In January 2003, Crawford was terminated on charges of embezzlement and drug use, which she denied. Crawford sued under Title VII, claiming that each of the three employees who made claims of inappropriate sexual conduct by Hughes were investigated and discharged soon thereafter. The trial court disposed of her suit on the City’s motion for summary judgment.

In affirming the trial court, the Sixth Circuit held that Crawford’s actions were not protected under either the "opposition" or "participation" clauses of Title VII. Even though the participation clause prohibits retaliation against employees who participate in a Title VII investigation, the Sixth Circuit held that this provision requires an investigation by the Equal Employment Opportunity Commission (EEOC), or at least the initiation of EEOC charges. Regarding the opposition clause, which prohibits retaliation against employees who oppose acts of harassment or discrimination in the workplace, the Sixth Circuit held that this provision required "active," "consistent," and "overt" opposition to trigger anti-retaliation protection. As Crawford spoke out against Hughes’ conduct only after being asked to appear for an interview, the appeals court held that she had not displayed the type of active and consistent opposition required to trigger Title VII protection.

The economics of the workplace were an explicit consideration for the Sixth Circuit in Crawford. "The impact of Title VII on an employer can be onerous," the court wrote, stating that expanding Title VII liability to employers who proactively initiate an internal investigation would discourage the practice. Yet this position has been criticized. The U.S. Solicitor General, the federal government’s chief advocate before the Supreme Court, argued in an amicus brief that because leaving employees unprotected in internal investigations would mean fewer employees willing to participate, the effectiveness of such investigations would be diminished. This position comes from a Bush Administration Department of Justice not known for championing workers’ rights.

Now that the Supreme Court has agreed to hear Crawford’s case, employers in New Hampshire, and across the country, have a definite stake in the outcome. Undertaking a proactive internal investigation is one of the smartest steps an employer can take upon learning of potential sexual harassment or other discriminatory behavior. In fact, in the late 1990s, the Supreme Court carved-out new legal protections from Title VII liability for employers who react to a supervisor’s sexual harassment by taking reasonable steps to promptly correct the harassment and prevent future instances of the behavior. An EEOC compliance manual for employers likewise stresses the importance of a "prompt, thorough, and impartial investigation" of supervisor sexual harassment.

As long as the Sixth Circuit’s Crawford decision stands, employees will face legal uncertainty when asked for information as part of their employers’ harassment or discrimination investigations. This will make it harder for employers to react quickly in remedying acts of discrimination, diminishing the utility of proactive investigations, which should serve as the preferred first step for all parties involved.
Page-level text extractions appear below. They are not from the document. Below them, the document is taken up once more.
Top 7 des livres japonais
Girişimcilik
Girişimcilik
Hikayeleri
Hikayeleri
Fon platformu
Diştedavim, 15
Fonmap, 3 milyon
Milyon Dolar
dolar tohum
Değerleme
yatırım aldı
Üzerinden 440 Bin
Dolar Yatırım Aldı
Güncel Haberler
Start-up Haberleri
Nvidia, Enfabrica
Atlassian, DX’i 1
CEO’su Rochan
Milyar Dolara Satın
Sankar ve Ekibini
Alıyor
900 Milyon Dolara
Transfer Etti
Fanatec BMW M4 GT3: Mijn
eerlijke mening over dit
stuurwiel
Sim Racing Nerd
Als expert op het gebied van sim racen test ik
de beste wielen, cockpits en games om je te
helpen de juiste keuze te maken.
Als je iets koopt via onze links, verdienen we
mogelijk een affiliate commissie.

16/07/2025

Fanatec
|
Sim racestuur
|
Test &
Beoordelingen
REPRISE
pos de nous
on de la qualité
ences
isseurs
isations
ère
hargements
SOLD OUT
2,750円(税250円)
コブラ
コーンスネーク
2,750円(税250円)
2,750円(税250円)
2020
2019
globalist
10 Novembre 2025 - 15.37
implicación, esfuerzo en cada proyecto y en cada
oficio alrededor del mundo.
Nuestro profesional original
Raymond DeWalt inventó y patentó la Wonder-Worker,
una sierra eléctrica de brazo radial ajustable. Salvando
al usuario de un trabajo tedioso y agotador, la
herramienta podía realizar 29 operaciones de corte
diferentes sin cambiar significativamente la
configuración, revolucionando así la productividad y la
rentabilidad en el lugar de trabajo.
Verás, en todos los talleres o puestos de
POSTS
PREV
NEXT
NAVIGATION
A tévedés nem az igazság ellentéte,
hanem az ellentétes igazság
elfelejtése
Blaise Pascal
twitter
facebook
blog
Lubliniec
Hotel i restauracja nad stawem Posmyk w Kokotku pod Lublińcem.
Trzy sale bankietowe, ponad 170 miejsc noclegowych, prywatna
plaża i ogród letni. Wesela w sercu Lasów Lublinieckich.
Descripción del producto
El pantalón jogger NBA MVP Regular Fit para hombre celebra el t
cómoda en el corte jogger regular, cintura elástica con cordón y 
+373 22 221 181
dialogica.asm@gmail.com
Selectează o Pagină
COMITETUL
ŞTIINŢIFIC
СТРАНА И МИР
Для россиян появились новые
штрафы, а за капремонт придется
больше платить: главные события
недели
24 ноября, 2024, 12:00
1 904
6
1. 42 U.S.C. § 2000e-3(a) states "[i]t shall be an unlawful employment practice for an employer to discriminate against any … employee[] … because he has opposed any practice made an unlawful employment practice by this subchapter, or because he has made a charge, testified, assisted, or participated in any manner in an investigation, proceeding, or hearing under" Title VII. (Emphasis added).

Leonard D. Zamansky is an attorney at Nelson, Kinder, Mosseau & Saturley, PC in Manchester and is a member in the firm’s Employment Practice Group. Stephen D. Coppolo is also an attorney at Nelson, Kinder. He is a member in the firm’s Employment Practice Group and the Medical Services Group.